It’s that Wednesday again. Time to get some insecurities out….confessions r us! Be sure to visit the IWSG site to read what others have to share!
I want to write. I want to write and write and write and I want to publish and make lots of money doing it. At times I think, “Why don’t I just write a cheesy little novel that is all vampire, or wolf, or Fairy, or whatever just so I can publish it and have a book done and sell it like crazy hotcakes on a winter’s day down in the south with Mama Jamma…!!! Why the heck not? It can’t be hard, right?

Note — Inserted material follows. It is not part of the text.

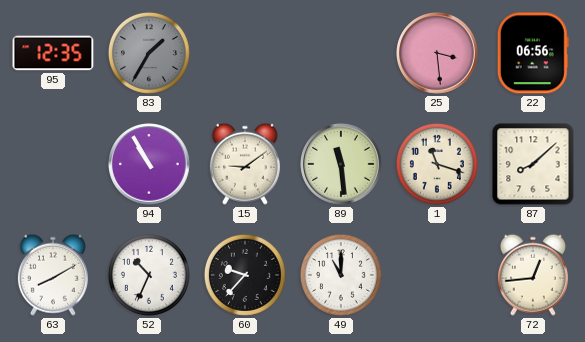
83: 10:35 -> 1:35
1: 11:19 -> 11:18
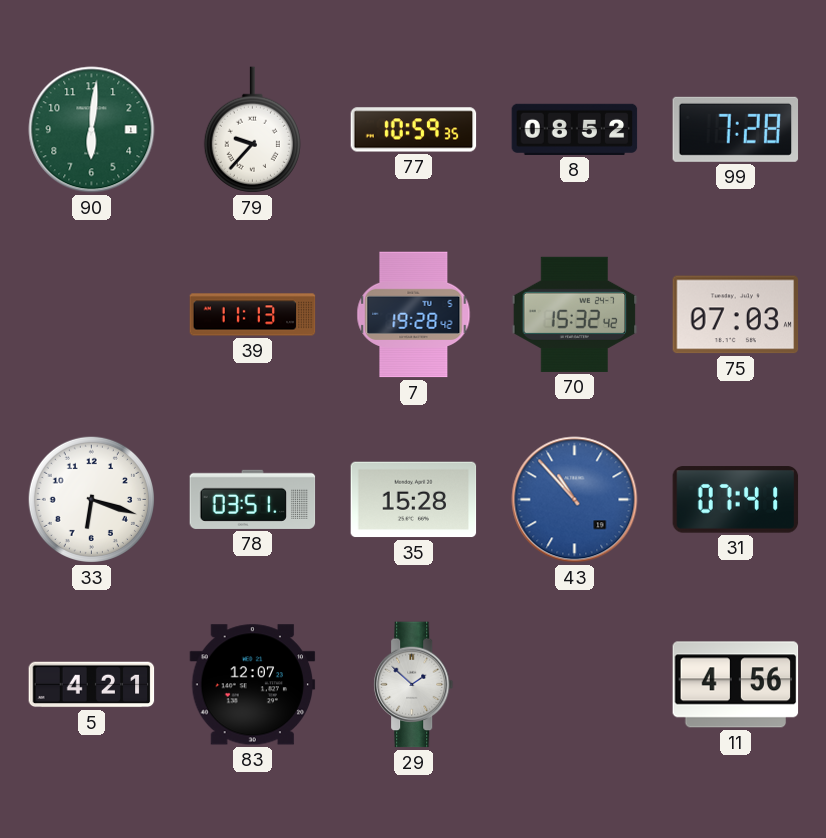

Then I realize the truth. I’m just not that kind of writer. And after I take into consideration that my novels are deeply layered story ideas that have a lot going on in them and that those are the type of books that are INSIDE me…then I sit back and sigh. I have two books written, two books that need editing, and I’ve got a few works in progress. I can either get lost in the maze of getting something out fast and publishing it and starting all over again…or I can take what I have inside me and write from the heart.
It’s not the lack of writing…because as I said, I have two books written from beginning to end. How many people can say that? You know? Sure, I need to kick my ass into gear and finish editing the material. And I need to get my one book self-published and I need to get my shit together and push my other manuscript out there to find and agent who will love it as much as me.
Still, writing is hard. It’s not always fun either. And sometimes it sucks. Really sucks. But I also don’t want to lose sight of myself or the stories that are inside me. The REAL stories that I have to tell. I’m sure I could push out a wimpy, cheesy book but I would look at it and say…oh my Gosh…why did I lower myself and my standards for something like THAT? I could have spent that time applying my passion and my skills and my knowledge to what I truly want to write.
I have a lot of stuff to write. I have a lot of stuff to scream out at the world ‘read me and read me well!’ But if I keep looking at the kind of writing that is the easy way out, I’ll never be satisfied. More so…frustrated, angry, guilty, and totally stupid for having done that.
My lesson through this post:
Don’t lower yourself or your writing standards. Don’t lose your voice because you are impatient. It’s so not worth it in the long run.